Last week, Disney Plus unveiled the cast for its forthcoming adaptation of Rivals, Jilly Cooper’s 1988 bodice-ripper. The names, it was noted with relief, have good feng shui – a pleasing arrangement of hunks (Aidan Turner, Alex Hassell), national treasures (Danny Dyer, David Tennant) and rising stars (Bella Maclean, Catriona Chandler). There was a little rustling from the stalls about whether Hassell, here in his first leading role, would cut the mustard as the novel’s dashing anti-hero, Rupert Campbell-Black. But Jilly (to her fans, she is always Jilly), at least, seemed to approve: a picture of her being kissed on the cheek by Hassell showed her with her eyes closed in ecstasy. You almost hear her squeaking: “He – is – simply – heaven!”
A decent cast doesn’t, of course, always make for decent TV. Whether Disney will be able to capture the book’s sparkle remains to be seen: last year’s press release announcing the adaptation was hardly auspicious.
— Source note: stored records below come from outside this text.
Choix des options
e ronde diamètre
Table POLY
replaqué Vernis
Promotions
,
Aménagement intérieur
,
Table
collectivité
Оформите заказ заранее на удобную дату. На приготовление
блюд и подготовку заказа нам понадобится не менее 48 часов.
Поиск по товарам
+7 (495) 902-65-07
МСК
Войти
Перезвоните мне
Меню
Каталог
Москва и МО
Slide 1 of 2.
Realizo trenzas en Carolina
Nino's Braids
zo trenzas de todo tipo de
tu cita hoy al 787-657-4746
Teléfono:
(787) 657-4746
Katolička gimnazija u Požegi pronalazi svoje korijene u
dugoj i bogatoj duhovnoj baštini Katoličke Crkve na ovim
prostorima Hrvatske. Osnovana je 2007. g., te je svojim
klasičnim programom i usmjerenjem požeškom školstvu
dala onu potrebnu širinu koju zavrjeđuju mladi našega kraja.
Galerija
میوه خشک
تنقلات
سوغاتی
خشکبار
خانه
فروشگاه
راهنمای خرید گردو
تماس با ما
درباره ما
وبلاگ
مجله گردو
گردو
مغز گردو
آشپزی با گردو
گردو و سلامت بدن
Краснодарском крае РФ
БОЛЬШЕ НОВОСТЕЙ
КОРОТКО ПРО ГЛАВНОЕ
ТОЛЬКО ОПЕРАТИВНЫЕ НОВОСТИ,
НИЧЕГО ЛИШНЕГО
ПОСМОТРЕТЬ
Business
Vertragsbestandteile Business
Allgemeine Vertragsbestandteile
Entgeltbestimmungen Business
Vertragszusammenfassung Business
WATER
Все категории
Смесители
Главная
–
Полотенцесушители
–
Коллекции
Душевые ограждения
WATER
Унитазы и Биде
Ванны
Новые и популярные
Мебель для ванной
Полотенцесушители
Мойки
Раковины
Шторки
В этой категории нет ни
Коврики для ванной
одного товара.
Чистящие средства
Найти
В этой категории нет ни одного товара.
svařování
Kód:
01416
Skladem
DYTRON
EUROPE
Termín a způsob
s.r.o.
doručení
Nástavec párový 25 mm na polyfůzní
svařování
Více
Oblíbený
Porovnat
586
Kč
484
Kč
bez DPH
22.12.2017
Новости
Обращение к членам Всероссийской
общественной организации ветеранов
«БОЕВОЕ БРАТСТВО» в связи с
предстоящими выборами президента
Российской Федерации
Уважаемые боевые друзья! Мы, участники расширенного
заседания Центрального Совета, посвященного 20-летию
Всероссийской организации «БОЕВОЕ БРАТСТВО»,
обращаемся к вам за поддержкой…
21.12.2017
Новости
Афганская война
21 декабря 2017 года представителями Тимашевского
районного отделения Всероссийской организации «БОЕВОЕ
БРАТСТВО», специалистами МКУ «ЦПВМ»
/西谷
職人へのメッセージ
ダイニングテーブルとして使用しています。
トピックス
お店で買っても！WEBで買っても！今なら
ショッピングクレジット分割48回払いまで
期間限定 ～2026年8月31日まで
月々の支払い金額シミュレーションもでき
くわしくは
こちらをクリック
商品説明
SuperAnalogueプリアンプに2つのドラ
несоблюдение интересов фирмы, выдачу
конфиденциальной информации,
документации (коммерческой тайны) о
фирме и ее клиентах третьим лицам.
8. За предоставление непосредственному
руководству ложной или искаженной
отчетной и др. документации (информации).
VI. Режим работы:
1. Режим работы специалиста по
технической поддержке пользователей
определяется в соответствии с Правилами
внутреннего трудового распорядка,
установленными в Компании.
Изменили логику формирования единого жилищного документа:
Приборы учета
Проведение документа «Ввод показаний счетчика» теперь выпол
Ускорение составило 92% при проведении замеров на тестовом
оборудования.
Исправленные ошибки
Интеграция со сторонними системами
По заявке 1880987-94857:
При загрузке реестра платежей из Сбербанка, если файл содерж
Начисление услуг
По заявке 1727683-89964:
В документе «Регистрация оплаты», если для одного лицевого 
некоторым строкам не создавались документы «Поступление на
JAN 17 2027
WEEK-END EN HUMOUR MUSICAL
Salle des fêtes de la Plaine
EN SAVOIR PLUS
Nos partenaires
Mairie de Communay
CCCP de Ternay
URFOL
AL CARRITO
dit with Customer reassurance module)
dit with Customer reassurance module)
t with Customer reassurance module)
It described Rivals as “steamy” and “mischievous” (both true) but added that its series would bring “a 2020s lens to the 1980s” and offer a “raw exploration of a complicated moment in British history” touching on class, race and sex.
Uh oh, I thought. No disrespect to Jilly, but her books have rarely been treasured for their piercing insight into Britain’s class system. Part of the appeal of the Rutshire Chronicles, of which Rivals is one, is precisely that they are flamboyantly, thrustingly of their time, and won’t be sullied by our own. They just don’t make ’em like Rupert Campbell-Black anymore, which is probably just as well: a sex-fiend Tory minister and champion show-jumper, he treats his first wife appallingly, then, in Rivals, cops off with a colleague’s daughter who is barely out of her teens.
Perhaps it doesn’t matter whether Disney botches the new show. Adaptations have come and gone, rarely leaving much of an imprint; but to Jilly’s fervent fans (who, in my experience, include as many men as women, and vary greatly in personality and background), the books will always be enough. Perennially labelled “bonkbusters” by the press, they strike me most as elaborate fairy tales, with added shagging. Like fairy tales, the books feature beautiful houses and beautiful people, and are animated by a dependable ethic. Goodies have their wishes granted; baddies their comeuppance. Those who presume to cross class lines (by getting elocution lessons, say) are put in their place; love conquers all. However predictable the arc of the plot, the stories are written at such a clip, and are suffused with such mad wit and warmth, that the constraints of their moral universe, the limits of the Britain they show, barely matter.
Clearly, the Rutshire Chronicles would flunk every modern sensitivity check going. And yet I suspect they have done more good, and have more good within them, than they are given credit for, often by people who haven’t dared to crease their spines. There is nothing toxic about masculinity, the Chronicles argue. Sex, they suggest, is meant to be hot, fun, loving and unserious, and to end in climax for women as well as men. In an age in which we are fretting about a lack of male role models, the Chronicles are groaning with them: formidably-hung go-getters who smash their careers, ravish their paramours and recuperate with grace after setbacks. Teenage boys, in Jilly’s idyll, aren’t depressed PornHub addicts who choke their first loves in bed, but sporty and cheerful pragmatists, poised to inherit all that is rightfully theirs: a good life full of love and adventure. Her teenage girls, meanwhile, have of course dated, but they’re appealing in their docile, Sloaney way – bad at temping and cooking but built, unmistakably, for joy.
A friend asked the other day for a book recommendation for someone sad who needed cheering up. I hardly had to think: Jilly, obviously, Jilly, always and forever. The Cambridge academic, Ian Patterson, described how he ripped through the Chronicles when his wife was dying, and continued to draw comfort from them afterwards. If all Disney manages to do with its adaptation is bring new readers to the books, it will have done some good.